Action item:
Return the exact lines spanning from the line with "G54D87*X22600Y200400D03*" through the last line of the entries, boundaries included, and no others.

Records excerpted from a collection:
================
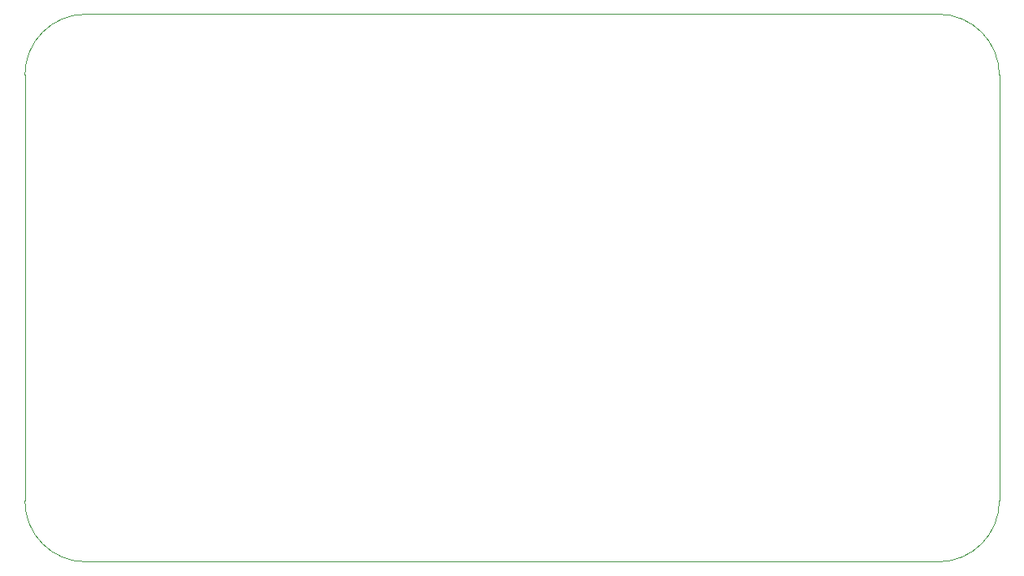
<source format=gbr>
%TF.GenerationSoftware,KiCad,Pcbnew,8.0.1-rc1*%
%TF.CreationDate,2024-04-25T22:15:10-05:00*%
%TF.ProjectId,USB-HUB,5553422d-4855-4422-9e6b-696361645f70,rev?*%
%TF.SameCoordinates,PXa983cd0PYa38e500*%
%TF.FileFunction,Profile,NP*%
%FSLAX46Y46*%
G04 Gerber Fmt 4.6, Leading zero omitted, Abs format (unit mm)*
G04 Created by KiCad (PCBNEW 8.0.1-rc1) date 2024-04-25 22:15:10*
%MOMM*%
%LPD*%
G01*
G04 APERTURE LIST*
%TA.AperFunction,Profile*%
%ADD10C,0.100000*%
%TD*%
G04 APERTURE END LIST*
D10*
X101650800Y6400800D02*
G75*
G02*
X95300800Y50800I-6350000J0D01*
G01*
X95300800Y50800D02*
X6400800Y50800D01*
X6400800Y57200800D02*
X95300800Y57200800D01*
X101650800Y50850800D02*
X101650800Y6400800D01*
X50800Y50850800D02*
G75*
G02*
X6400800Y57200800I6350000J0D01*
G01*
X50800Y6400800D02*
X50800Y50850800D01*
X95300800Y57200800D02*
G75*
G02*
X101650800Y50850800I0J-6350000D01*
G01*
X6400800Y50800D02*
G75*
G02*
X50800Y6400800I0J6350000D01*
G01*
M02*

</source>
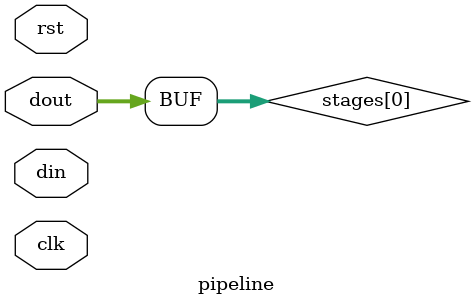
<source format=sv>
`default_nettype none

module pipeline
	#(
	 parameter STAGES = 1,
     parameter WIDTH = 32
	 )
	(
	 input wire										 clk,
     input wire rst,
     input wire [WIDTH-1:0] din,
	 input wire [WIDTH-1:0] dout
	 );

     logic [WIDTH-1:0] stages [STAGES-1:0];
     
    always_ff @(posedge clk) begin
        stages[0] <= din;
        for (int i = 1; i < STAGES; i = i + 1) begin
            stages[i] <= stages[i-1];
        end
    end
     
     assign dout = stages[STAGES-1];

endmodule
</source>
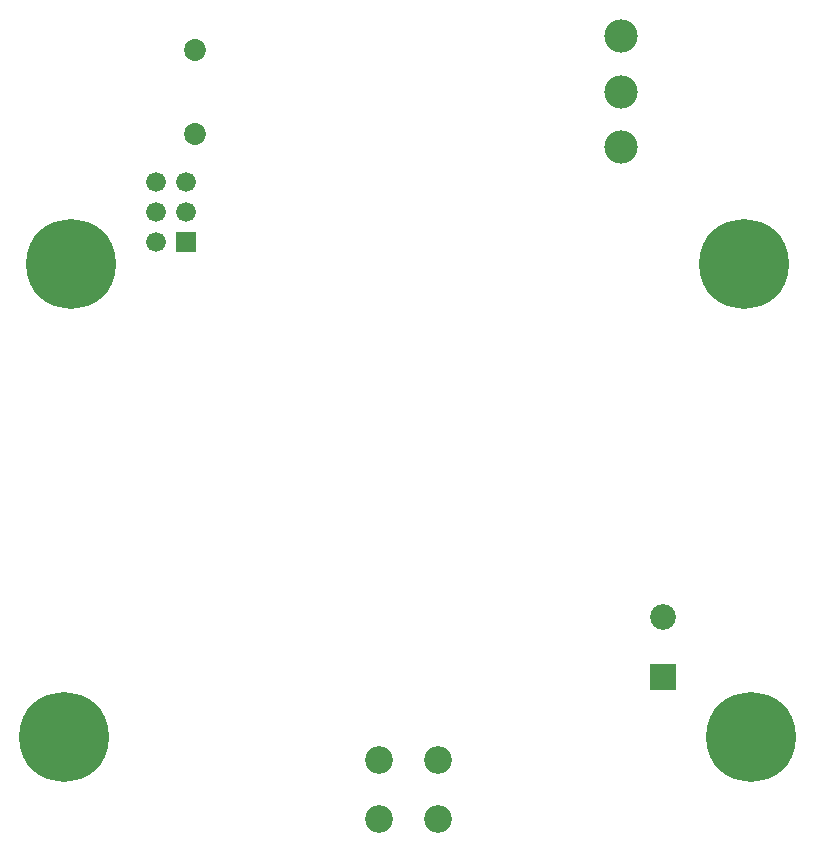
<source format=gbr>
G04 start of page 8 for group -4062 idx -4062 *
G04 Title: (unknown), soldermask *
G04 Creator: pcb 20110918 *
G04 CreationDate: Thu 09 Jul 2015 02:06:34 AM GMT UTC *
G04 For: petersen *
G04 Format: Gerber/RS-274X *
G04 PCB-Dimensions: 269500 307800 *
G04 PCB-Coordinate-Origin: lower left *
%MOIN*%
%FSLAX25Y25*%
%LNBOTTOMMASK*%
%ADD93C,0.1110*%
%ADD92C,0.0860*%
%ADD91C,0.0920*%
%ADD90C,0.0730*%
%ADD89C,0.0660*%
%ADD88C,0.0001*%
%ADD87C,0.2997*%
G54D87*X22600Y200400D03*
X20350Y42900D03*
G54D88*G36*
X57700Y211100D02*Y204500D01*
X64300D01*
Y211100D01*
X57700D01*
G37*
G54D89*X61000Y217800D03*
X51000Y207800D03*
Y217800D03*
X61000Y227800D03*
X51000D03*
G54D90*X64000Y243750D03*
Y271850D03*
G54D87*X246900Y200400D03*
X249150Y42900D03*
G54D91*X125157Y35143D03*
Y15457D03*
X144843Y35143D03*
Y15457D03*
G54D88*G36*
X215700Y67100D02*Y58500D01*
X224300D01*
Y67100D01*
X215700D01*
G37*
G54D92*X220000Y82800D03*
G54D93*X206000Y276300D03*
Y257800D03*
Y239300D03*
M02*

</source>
================
Completed task:
G54D87*X22600Y200400D03*
X20350Y42900D03*
G54D88*G36*
X57700Y211100D02*Y204500D01*
X64300D01*
Y211100D01*
X57700D01*
G37*
G54D89*X61000Y217800D03*
X51000Y207800D03*
Y217800D03*
X61000Y227800D03*
X51000D03*
G54D90*X64000Y243750D03*
Y271850D03*
G54D87*X246900Y200400D03*
X249150Y42900D03*
G54D91*X125157Y35143D03*
Y15457D03*
X144843Y35143D03*
Y15457D03*
G54D88*G36*
X215700Y67100D02*Y58500D01*
X224300D01*
Y67100D01*
X215700D01*
G37*
G54D92*X220000Y82800D03*
G54D93*X206000Y276300D03*
Y257800D03*
Y239300D03*
M02*

</source>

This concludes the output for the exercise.